Getting a huge prod from Nymex, the bulls stampeded in the cash market Thursday. Gains of about 20 cents or more were common in all regions. The larger increases on either side of 30 cents were in the Rockies/Pacific Northwest, home to much of what little remains of the recent frigid spell.

Sources had reported mixed feelings Wednesday afternoon about whether softness would continue or whether the futures run-up following AGA’s storage report would be able to induce at least a small rebound. The issue got settled quickly yesterday as the April futures contract built on Wednesday’s gain of about a dime with a new run that hit a peak in the low $2.80s. “When the screen took off, all the cash [points] went with it,” said a Gulf Coast trader.

Once again a super-strong market was defying fundamental influences that get weaker with each passing day. Canada had legitimate claims of weather support for prices with sub-freezing temperatures that drove up intra-Alberta numbers C30 cents into the high C$3.70s, a marketer said. But except for snowy parts of the relatively sparsely populated Rockies and Upper Plains, above normal thermometer levels are occupying virtually the rest of the U.S.

For a Midcontinent/Midwest marketer, the big upticks were “pretty well all screen-driven. There are a lot of open $3 calls at Nymex, and somebody’s trying to run this thing up there.” He did allow that much like a month ago, people entering the month in short supply positions are having to pay up more than they expected to cover their loads. The marketer considered it “amazing that cash is still managing to keep up with the screen.”

A Houston-based trader agreed that futures provided the lion’s share of cash strength.

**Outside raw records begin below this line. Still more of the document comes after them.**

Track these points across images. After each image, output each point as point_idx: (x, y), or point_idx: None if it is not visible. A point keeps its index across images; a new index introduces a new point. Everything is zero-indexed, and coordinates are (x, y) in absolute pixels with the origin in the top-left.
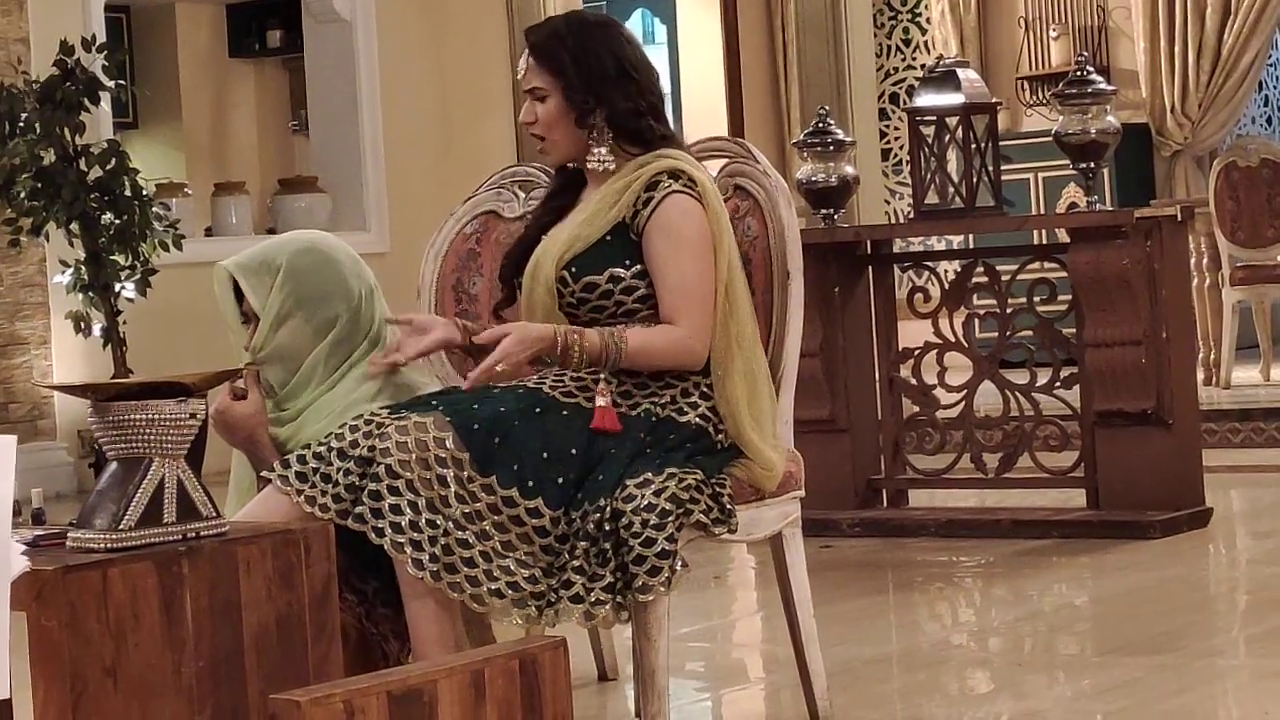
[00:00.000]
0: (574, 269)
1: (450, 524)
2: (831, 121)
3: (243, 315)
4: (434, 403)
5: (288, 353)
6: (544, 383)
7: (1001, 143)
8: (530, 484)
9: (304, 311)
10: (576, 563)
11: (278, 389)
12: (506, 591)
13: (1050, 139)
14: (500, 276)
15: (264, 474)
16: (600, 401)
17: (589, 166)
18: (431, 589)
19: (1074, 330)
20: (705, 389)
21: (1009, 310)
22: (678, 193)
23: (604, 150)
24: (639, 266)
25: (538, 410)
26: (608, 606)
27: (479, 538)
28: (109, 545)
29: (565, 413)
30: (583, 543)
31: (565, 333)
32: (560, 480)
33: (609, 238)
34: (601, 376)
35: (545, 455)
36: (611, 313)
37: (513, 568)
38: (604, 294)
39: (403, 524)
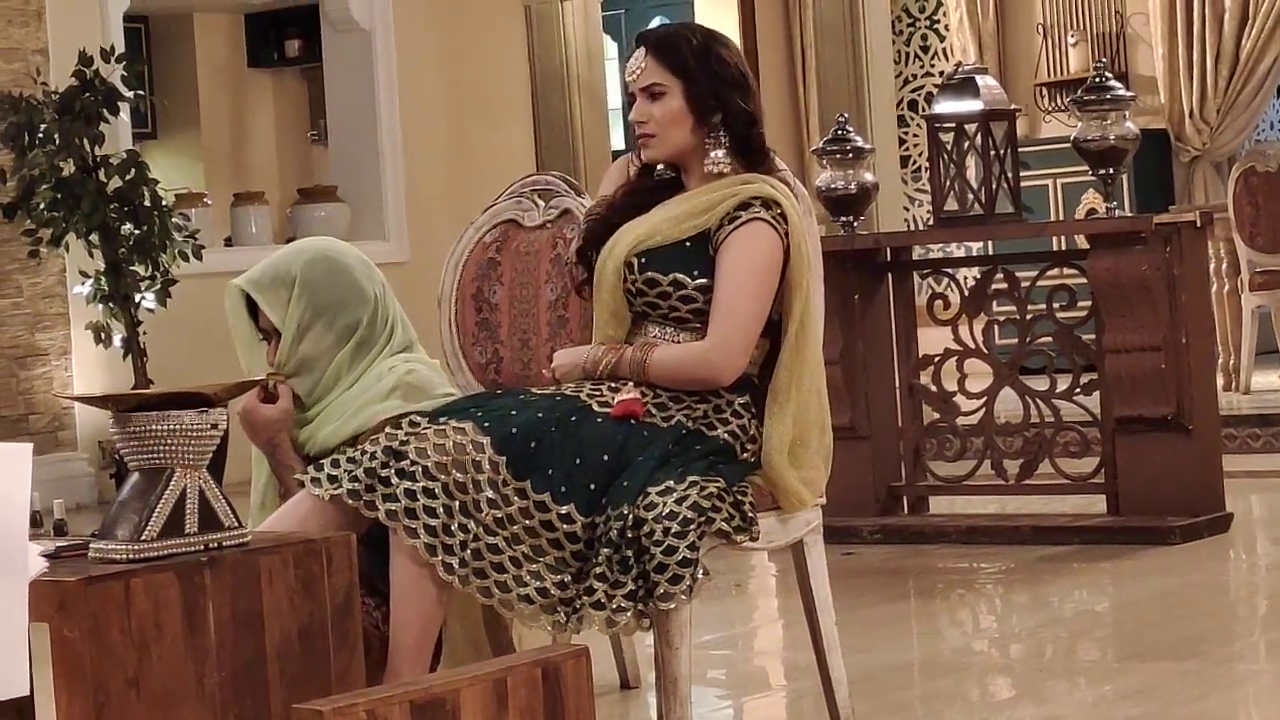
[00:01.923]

But he also asserted that with economic recovery under way and gas having spent some time at relatively low prices after the wild ride of 2000/2001, a lot of previously missing industrial demand has returned and is helping the market seemingly ignore massive fundamental weakness. “Fertilizer plants and processing plants are coming online again big-time,” he said. “I’d say there’s about 6 Bcf/d in industrial load now that wasn’t around at this time last year.” And despite all the talk about bloated storage inventories near the end of withdrawal season, he suspected that at least a few traders were buying for production-area storage injections.

A Rockies trader, however, was a bit dubious when asked about the possibility of new purchases for storage. It seems spikes like yesterday’s would make targeting gas for injection uneconomic, he said.

A Southeast LDC buyer mentioned that the gas market also is getting indirect price support from the oil side of the energy complex. Heating oil futures soared Thursday and crude oil futures hit a six-month high of $24.75/bbl (before eventually settling about a dollar below that but still up more than 60 cents on the day) on reports of falling gasoline supplies and fears that the U.S. might attack Iraq soon. But the LDC buyer added, “We keep wondering when this futures bubble is going to burst. Fortunately our load is dropping off a lot, so we don’t have to buy much of this expensive gas.”

A Midcontinent producer summarized his viewpoint: “You could argue that it is a cascading effect from AGA yesterday, which caused the Nymex to run up, which pushed cash prices, and so on. That is a mighty tight circle to be running in, and traders are getting dizzy. But it’s not a fundamental play, so all this strength could be whisked away with the first sign of weakness.”